Cuba: Not Quite Fracking, but Close Enough

Rogelio Manuel Díaz Moreno

petroleo,-nuevo-procedimiento-cubasi.cu
Photo: Cubasi.cu

HAVANA TIMES — Some days ago, I wrote a post dealing with the use of non-conventional techniques in the extraction of oil at Boca de Jaruco. There, oil prospecting is being conducted by a joint operation undertaken by the Cuban State company CUPET and the Russian consortium Zarubezhneft. The piece had been prompted by a Cuban news report on the application of a novel extraction technique that seemed very alarming to me.

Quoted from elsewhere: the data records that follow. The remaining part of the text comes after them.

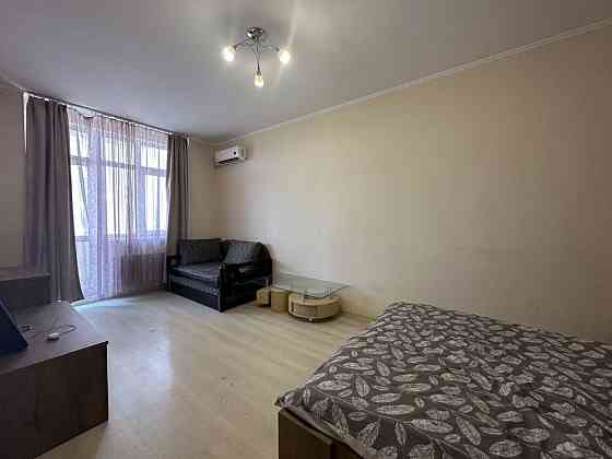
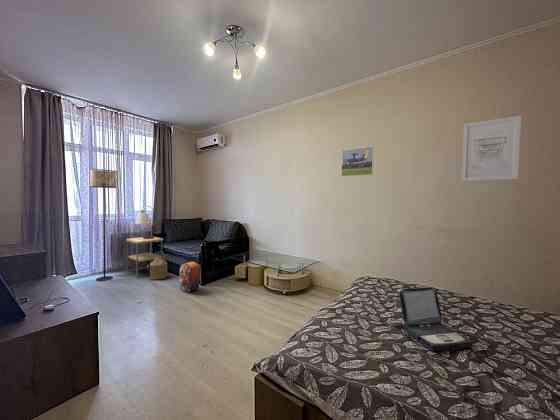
+ watering can [146,250,169,280]
+ floor lamp [89,168,118,282]
+ lamp [134,205,155,239]
+ wall art [461,115,522,182]
+ side table [125,236,164,278]
+ laptop [393,286,473,352]
+ backpack [178,258,200,293]
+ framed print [340,145,375,178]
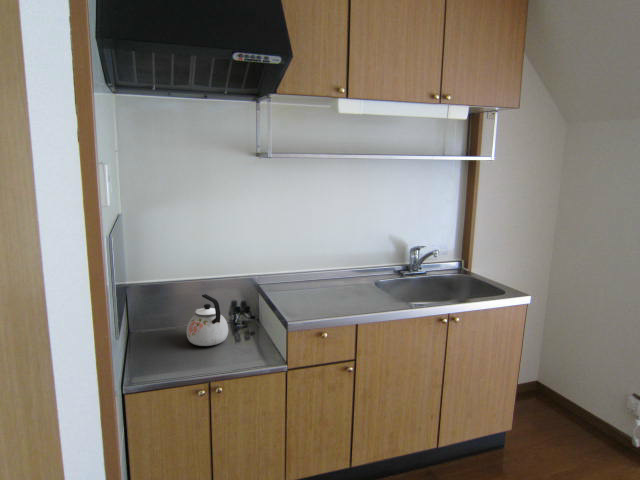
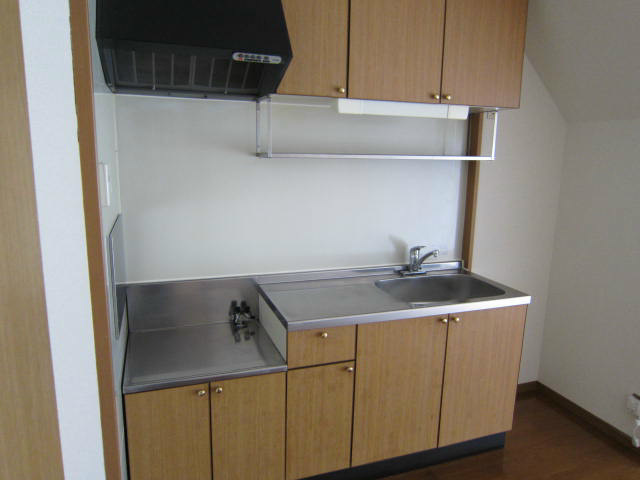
- kettle [186,293,229,347]
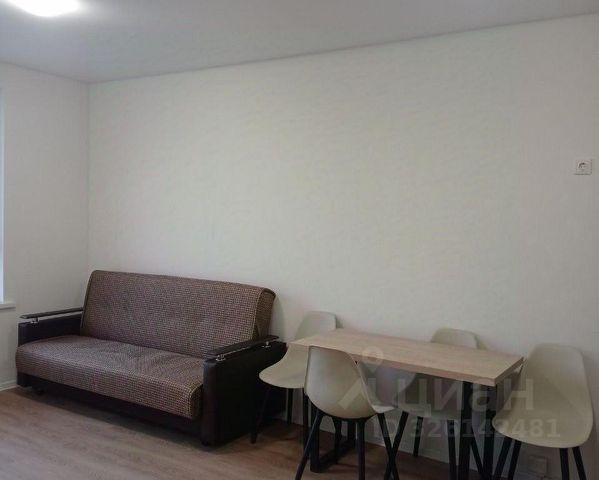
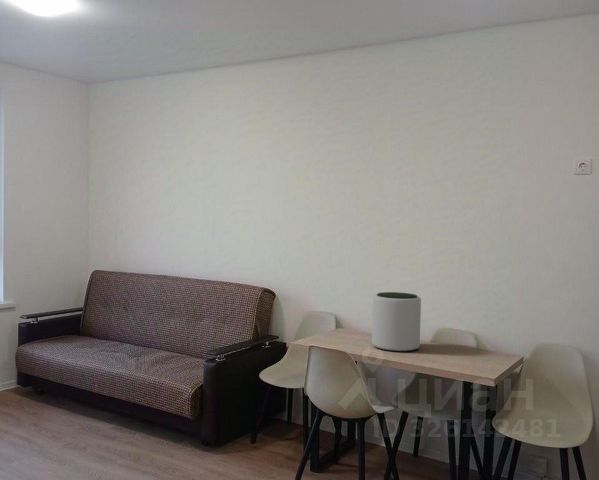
+ plant pot [371,291,422,353]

From the exchange that followed the publication of my post, it became clear to me that the procedure in question is not the notorious fracking. It has some similar characteristics, such as the process of injecting high-pressure water into the crust’s’ deep strata in order to make fossil fuels flow out of them. The geological characteristics of the soil, however, are not the ones typically involved in fracking, and there are other operational details that are different.

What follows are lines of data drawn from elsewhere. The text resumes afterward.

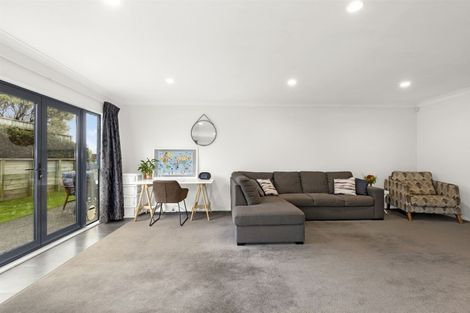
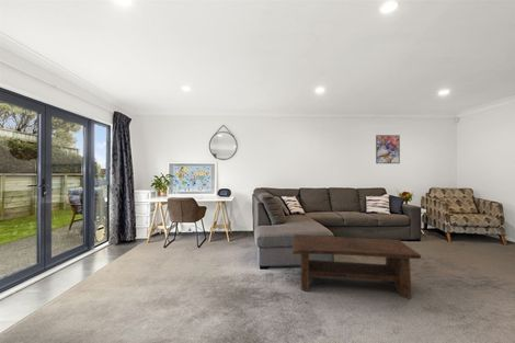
+ coffee table [291,233,422,300]
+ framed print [375,134,401,164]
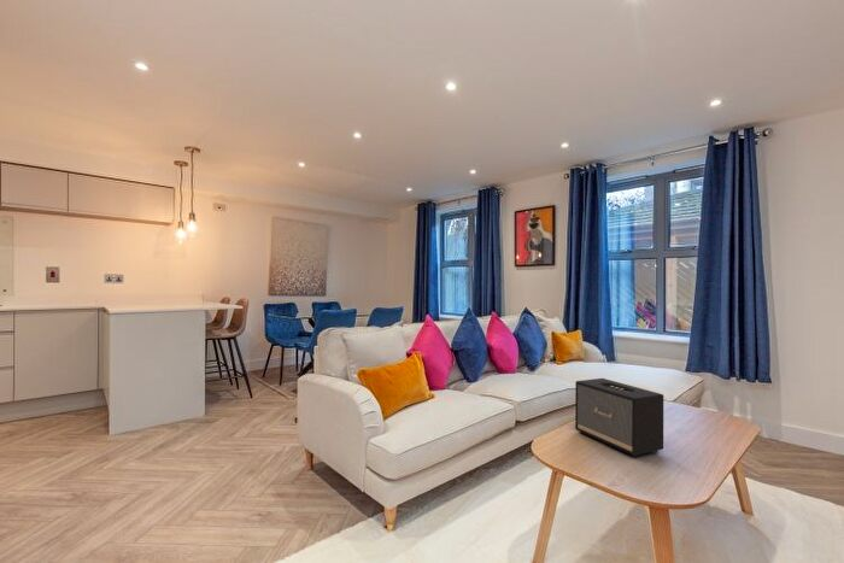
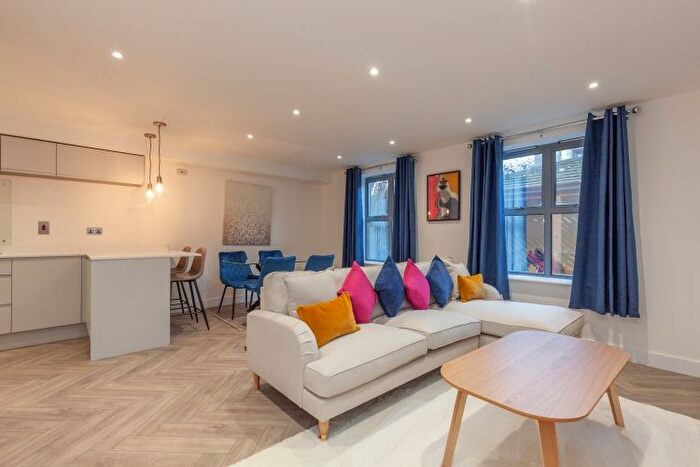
- speaker [574,377,664,458]
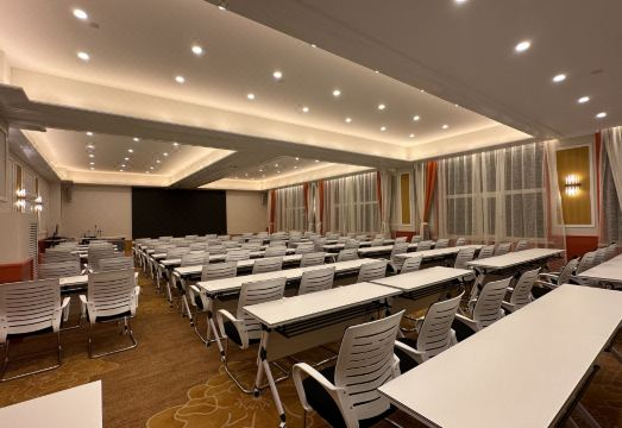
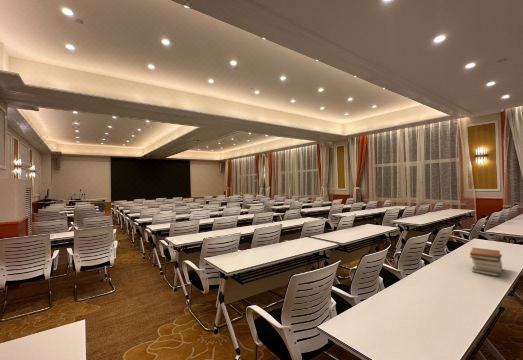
+ book stack [469,247,503,278]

I must acknowledge my mistake, even though I consider it more than forgivable. If I were to put it in poetic terms, it is not a rose, even though it has round red petals, thorns and the smell we expect from a rose. It merely grows in a slightly different soil and the thorns are subtly different. Any layman would get confused, particularly when the gardeners tend to speak to us in a deceitful manner.

The vagueness of the report was cause enough for distrust. The expert said they had to work with much caution, as the techniques in use “had a bad reputation around the world.” At no point did they go to the trouble of explaining the technique was not fracking. In another official report I came across, officials declared that “there are no saintly techniques, all of them have pros and cons.”

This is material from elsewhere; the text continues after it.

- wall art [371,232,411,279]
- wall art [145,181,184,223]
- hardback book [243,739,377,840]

We can imagine what they mean by this. In societies with certain legal guarantees, such as freedom of information, the ability to engage government powers and elective mechanisms designed to approve or reject certain policies, a public company cannot simply do as it pleases. In such a context, if a controversial technological leap is about to be made – be it the implementation of GMO agriculture, stem-cell research or fracking – one has to work public opinion into the equation. That, however, is far from our case.

If the executives of the CUPET-Zarubezhneft venture find nothing intrinsically wrong with fracking, if a kind of sister procedure was implemented in the Boca de Jaruco area, would anything have stopped them from applying fracking techniques, if conditions allowed it? What mechanisms, what channels, what “appropriate time and place” can people in this country resort to in order to protest such a measure? This is of course a much broader issue, as those people who are trying to raise an ecological awareness in response to the use of transgenic crops, might remind us.

I therefore want to answer the potential question as to whether I may have gotten ahead of developments by condemning the use of fracking at Boca de Jaruco. If we limit ourselves to the strict technical definition of the term, the answer would be yes. However, this “injection of water without fracking” will still cause adverse collateral effects. We still face the question as to how severe these problems will be and who they will affect.

If we do not limit ourselves to the narrow technical definition, if we rather ask ourselves how Cuban public companies are administered and run, how the population can have any say in the drawing of the risks-benefits balance, the answer changes: we aren’t getting ahead of ourselves in the least. Quite the contrary: cases like this one reveal just how far behind we are.

3 thoughts on “Cuba: Not Quite Fracking, but Close Enough

  • Thanks for the comments with concerns on the environmental health of Cuba. But it does not get clear to me, since the news say that it is water steam, not liquid water into the geological fractures, so, we are speaking of a different technique then. And, maybe there is a precipitation after the injection, I am not sure, not being a geologist or a specialist on these matters. Can anyone give more pertinent data?

  • The failures of others are a good learning tool and the recent EarthQuakes directly
    linked to fracking are a fact . Haliburton has been proving that fracking of rock causing new fault lines and poisoning of fresh water can be accomplished in a
    demonocracy driven by Greed. Dont let this happen to you, Was there any fracking in Haiti? Liqified Natural Gas can provide synthetic oil products and alternative energy and higher oil prices could help prevent unnessessary earthquakes and loss of fresh water wich is more valuable than oil.
    Thank You

  • The recovery of oil from porous reservoirs can be greatly assisted, and the proportion recovered by injecting water – a process known as “water flooding”. This is accomplished at pressure below that which would be needed to fracture the rock.
    When dealing with the fracturing operations one should realize that this technique has been employed for many, many years. Certainly back in to the 1950’s. Though mostly at greater depths. With care however fracturing can be a safe, valuable process.